Even after leaving the service, he’s now using his knowledge to carry out the spirit of the military, making sure no one gets left behind.

“I guess the most difficult part has been making potential life or death decisions for people on where to go, when to go,” says Endres.

Trying to guide an interpreter he used to work with to safety, Endres first put a call out on social media.

“I just put a post on my Facebook and said if any of my friends are working in Kabul right now, please reach out to me. I need some help,” describes Endres.

Within minutes of making the post, it exploded into a web of people working together.

“We started gathering intelligence just kind of off of our knowledge of the city and known routes that we used to travel,” states Endres.

Chris and his network mapped out potentially safe routes and key gates. In a matter of days, they’ve helped 19 people–including his interpreter–escape.

Even from behind a computer screen, the toll has been both physical and emotional with Endres working around the clock and on little sleep.

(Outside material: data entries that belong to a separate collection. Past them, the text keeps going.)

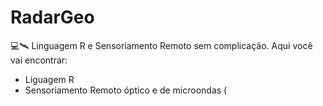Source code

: # RadarGeo

💻🛰️ Linguagem R e Sensoriamento Remoto sem complicação.
Aqui você vai encontrar:
- Liguagem R
- Sensoriamento Remoto óptico e de microondas (
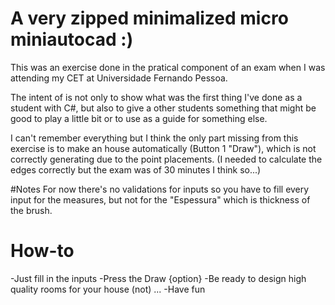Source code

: # A very zipped minimalized micro miniautocad :)
This was an exercise done in the pratical component of an exam when I was attending my CET at Universidade Fernando Pessoa.

The intent of is not only to show what was the first thing I've done as a student with C#, but also to give a other students something that might be good to play a little bit or to use as a guide for something else.

I can't remember everything but I think the only part missing from this exercise is to make an house automatically (Button 1 "Draw"), which is not correctly generating due to the point placements. (I needed to calculate the edges correctly but the exam was of 30 minutes I think so...)

#Notes
For now there's no validations for inputs so you have to fill every input for the measures, but not for the "Espessura" which is thickness of the brush.

# How-to
-Just fill in the inputs
-Press the Draw {option}
-Be ready to design high quality rooms for your house (not)
...
-Have fun
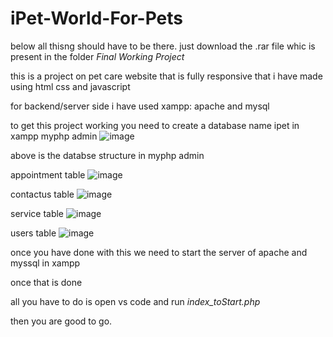 # iPet-World-For-Pets


below all thisng should have to be there.
just download the .rar file whic is present in the folder *Final Working Project*



this is a project on pet care website that is fully responsive that i have made using html css and javascript

for backend/server side i have used xampp: apache and mysql

to get this project working you need to create a database name ipet in xampp myphp admin
![image](https://user-images.githubusercontent.com/47049866/229561534-1589a356-8b98-4900-a47a-1528883a9e99.png)

above is the databse structure in myphp admin

appointment table
![image](https://user-images.githubusercontent.com/47049866/229561848-c6e528e7-98c1-484e-8c1e-c4e70efe21b4.png)


contactus table
![image](https://user-images.githubusercontent.com/47049866/229562023-51e92513-c451-48cd-8056-c8af98a102a1.png)


service table
![image](https://user-images.githubusercontent.com/47049866/229562101-0f55dab2-c83f-4b37-b4e2-1eecd0e9fcf7.png)


users table
![image](https://user-images.githubusercontent.com/47049866/229562219-55a46231-40fe-41e6-892b-18d56d545e98.png)




once you have done with this we need to start the server of apache and myssql in xampp

once that is done

all you have to do is open vs code and run *index_toStart.php*

then you are good to go.
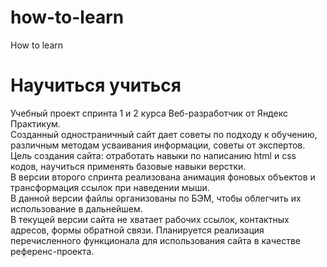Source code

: # how-to-learn
How to learn
# Научиться учиться

Учебный проект спринта 1 и 2 курса Веб-разработчик от Яндекс Практикум.  
Созданный одностраничный сайт дает советы по подходу к обучению, различным методам усваивания информации, советы от экспертов.  
Цель создания сайта: отработать навыки по написанию html и css кодов, научиться применять базовые навыки верстки.  
В версии второго спринта реализована анимация фоновых объектов и трансформация ссылок при наведении мыши.  
В данной версии файлы организованы по БЭМ, чтобы облегчить их использование в дальнейшем.  
В текущей версии сайта не хватает рабочих ссылок, контактных адресов, формы обратной связи. Планируется реализация перечисленного функционала для использования сайта в качестве референс-проекта.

“To have people there on the ground that you know and care about makes it a little more difficult,” admits Endres.

“Seeing his dedication, seeing him working around the clock on two time zones, working with all of these people from all over the world– I definitely see him as a hero because the risk associated with that endeavor was huge,” says Endres’ girlfriend Denise Allen.

As chaos continues to erupt and the danger increases, his goal is to get as many people out in as little time as possible.

“Keep plugging away, as much as I can, wherever I can,” says Endres.

He says getting people to safety is just the first step in a very long process. He says now, it’s making sure they get through the visa process and get settled in the U.S. to start a new life.